*Reading text*.
Harper's Top 10 Movies of 2013

2013 was an interesting year for movies.  Yes, we got a lot of the same in terms of sequels, remakes, and the like, but there were some strong moves towards a different playing field for films.  Science fiction and comic book movies continue to rise in the hands of strong auteurs (Gravity) and in more mainstream flicks (After Earth); we've seen many great filmmakers return for their newest features while some relatively new faces made very strong freshman works.  I didn't get to see everything--there are just so many movies and not enough time!--but I like to think I saw a good smattering of films this year.  So, without further ado, here are my top 10 favorite films of 2013!

*Problems to work on*.
**1)** Rewrite the 2013 movies piece from "2013 was an" to "films of 2013!", switching "filmmakers" to "directors".
**2)** Answer these questions about the 2013 movies piece.
(a) Which film is named as a science fiction or comic book movie in the hands of a strong auteur?
(b) Which film is named as a more mainstream example?
(c) How many favorite films of 2013 does the list promise?
**3)** Write the next part of the 2013 movies piece, picking up after its final sentence.
The lines after this have nothing to do with the 2013 movies piece.

*Dataset excerpt*.
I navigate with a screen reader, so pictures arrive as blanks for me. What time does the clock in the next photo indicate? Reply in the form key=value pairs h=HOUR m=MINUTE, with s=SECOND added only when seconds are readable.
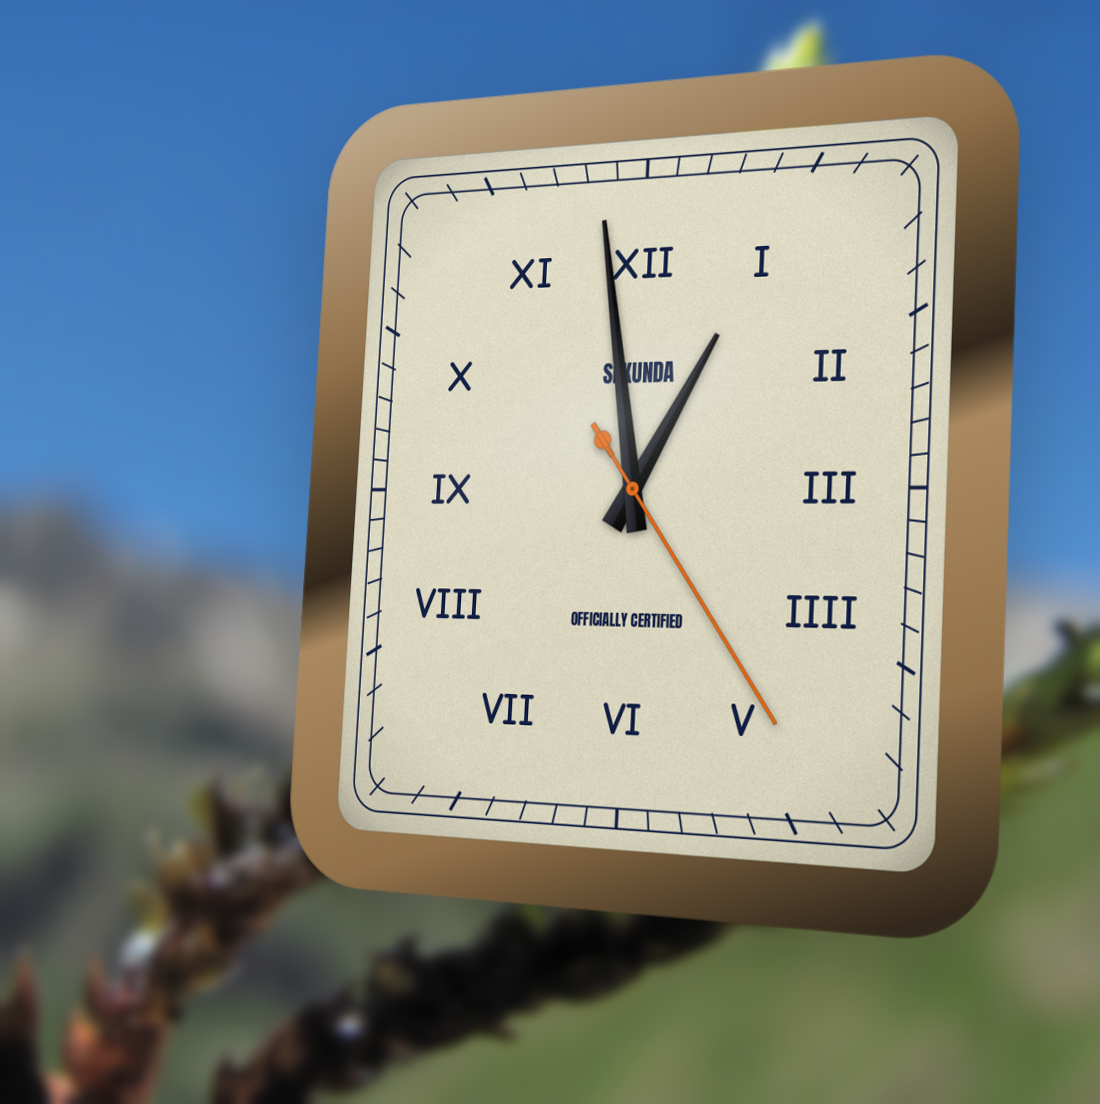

*Task answers*.
**1)**
2013 was an interesting year for movies.  Yes, we got a lot of the same in terms of sequels, remakes, and the like, but there were some strong moves towards a different playing field for films.  Science fiction and comic book movies continue to rise in the hands of strong auteurs (Gravity) and in more mainstream flicks (After Earth); we've seen many great directors return for their newest features while some relatively new faces made very strong freshman works.  I didn't get to see everything--there are just so many movies and not enough time!--but I like to think I saw a good smattering of films this year.  So, without further ado, here are my top 10 favorite films of 2013!

**2)**
(a) Gravity
(b) After Earth
(c) 10

**3)**
10. The Hunger Games: Catching Fire
Directed by Francis Lawrence

I liked the first Hunger Games film.  It had a lot more societal and science-fiction ideas than I expected, and had great action.  However, it felt very self-contained, and I didn't really get a sense of the world these characters lived in.  Catching Fire fixed all that in my eyes.  It took the relatively simple concept and expanded it in a way that was fascinating, suspenseful, and very exciting.  The fact that it prominently featured the main host hotel for DragonCon in the infamous elevator scene didn't hurt either!


9. Pacific Rim
Directed by Guillermo del Toro

This one caught a lot of flak (cough, Kyle!), and while I fully understand those complaints, I could not help but love it.  Sure, the big action was a blast to watch and had me immediately wanting to get action figures and playsets like an 8 year old, but it was the world building that really stuck with me.  The idea of having giant monsters and robots fight is not necessarily new, but seeing what that does to the world, the culture, and its people really raised the stakes for me.  Yes, it was cheesy, and some of the acting wasn't great, but if you didn't walk out pumping your fist and yelling, "Elbow rockets engage!" then you, sir, didn't have a childhood.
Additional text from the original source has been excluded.